The changes

The Budget had several ground-breaking measures for the farm sector, but, some lacked clarity. First is the favourable tax treatment for FPOs (farmer producer organisations). These organisations have been wanting a tax-relief for a long time. Though farm income is not taxed, farmer groups that organise themselves as FPOs and register as a company, had to pay tax on profits, if any, they make. But now, the FM has given 100 per cent deduction on profits made by such companies. This benefit is applicable on profits of all FPOs with a turnover of up to ₹100 crore.

e-NAM, which has been stuck on poor implementation by the States and lack of infrastructure, is set to draw benefits from the ₹2,000 crore allocated for ‘Agri-market infrastructure fund’. Currently, each of the 470 markets under e-NAM gets a cash assistance of ₹75 lakh to set up the necessary infrastructure. But, many States find this insufficient. The FM also indicated that the 22,000 rural haats (small agri markets) will be developed into Gramin Agriculture Markets and linked under e-NAM. This will help small farmers in selling their produce directly to buyers by by-passing commission agents.

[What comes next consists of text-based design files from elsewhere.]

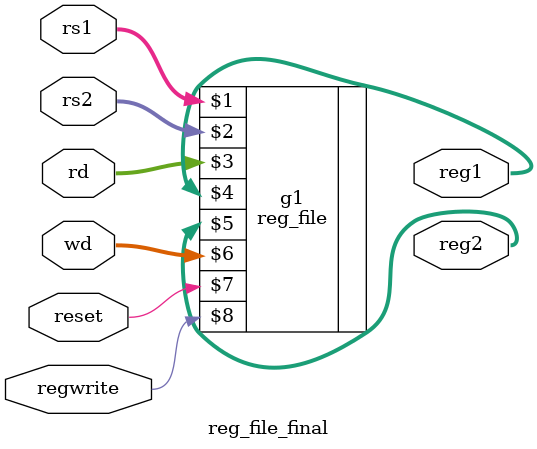
<source format=sv>

module reg_file_final #(parameter N=32) (input logic [4:0]rs1,rs2,rd, output logic [N-1:0]reg1,reg2,input logic [N-1:0]wd,input logic reset,regwrite);

reg_file g1(rs1,rs2,rd,reg1,reg2,wd,reset,regwrite);

endmodule
</source>
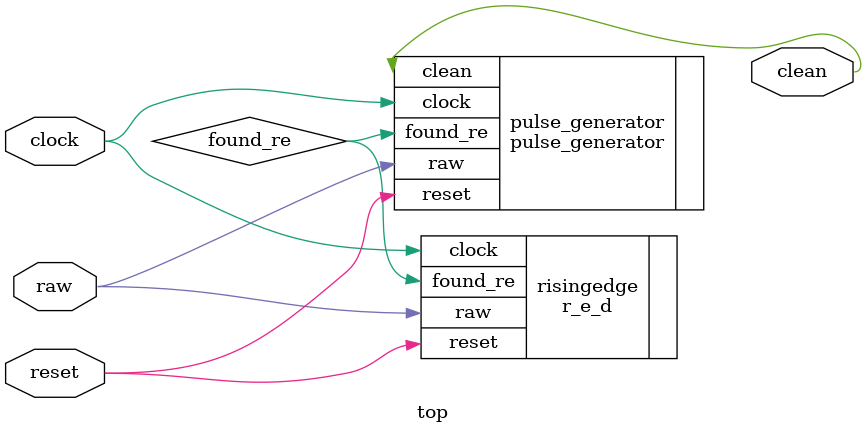
<source format=v>
`timescale 1ns / 1ps


module top(
    input clock,
    input reset,
    input raw,
    output clean
    );
    
    wire found_re;
    
    r_e_d risingedge(.clock(clock),.reset(reset),.raw(raw),.found_re(found_re));
    pulse_generator #(4095) pulse_generator(.clock(clock),.reset(reset),.raw(raw),.found_re(found_re),.clean(clean));
endmodule

</source>
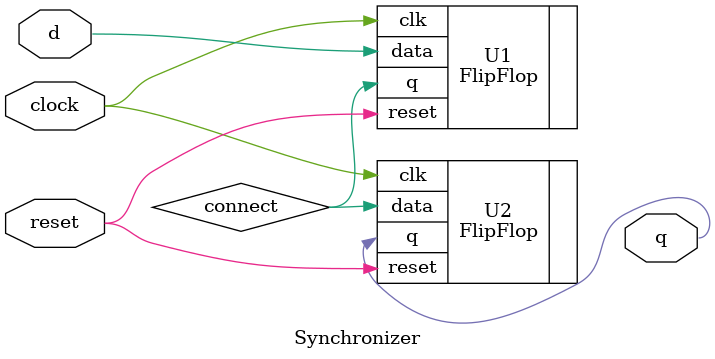
<source format=sv>
`timescale 1ns / 1ps


module Synchronizer(
input   d,
input    clock,
input   reset,
output   q
    );
    wire connect;
    
    FlipFlop U1(.data(d), .clk(clock), .reset(reset), .q(connect));
    FlipFlop U2(.data(connect), .clk(clock), .reset(reset), .q(q));
endmodule

</source>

The FM also assured cost plus 50 per cent on all crops including those that are sown in kharif. But, irony is that already, for rabi crops, the CACP has been fixing MSP at over 100-150 per cent of cost (which gives a 50 per cent profit margin), and farmers are unhappy. In gram, for instance, the MSP is 112 per cent over the actual paid out cost of the farmer; in lentil it is 165 per cent. So, what worries farmers is – first, there is very minimal procurement at MSP. Though the price support is announced for 22-plus crops, only in paddy and wheat, it is effective to some extent and in fruits and vegetables there is no procurement at all. The FM has said that it will be ensure that there is effective procurement at MSP across crops, but, what is also crucial is the strategy to dispose these stock. If the Centre sells the bulk of the crops in the market, market will destabilise. Another reason why farmers are unhappy with current MSP is that the CACP cost estimates are not always right. The cost of production differs from State to State and from farmer to farmer. Take, for instance, labour costs. In 2016, the daily wage rates for agri labour was ₹180-200/day in Madhya Pradesh, but ₹360-380/day in Haryana and ₹660-670/day in Kerala.

The background

The Centre has been under immense pressure to uplift the farm sector. The agri-GDP growth in the last four years averages to 1.85 per cent. But, many of the farmer welfare schemes launched have made only a slow progress.

The Verdict

The intention is good, but for the success of the schemes, execution support from States is needed.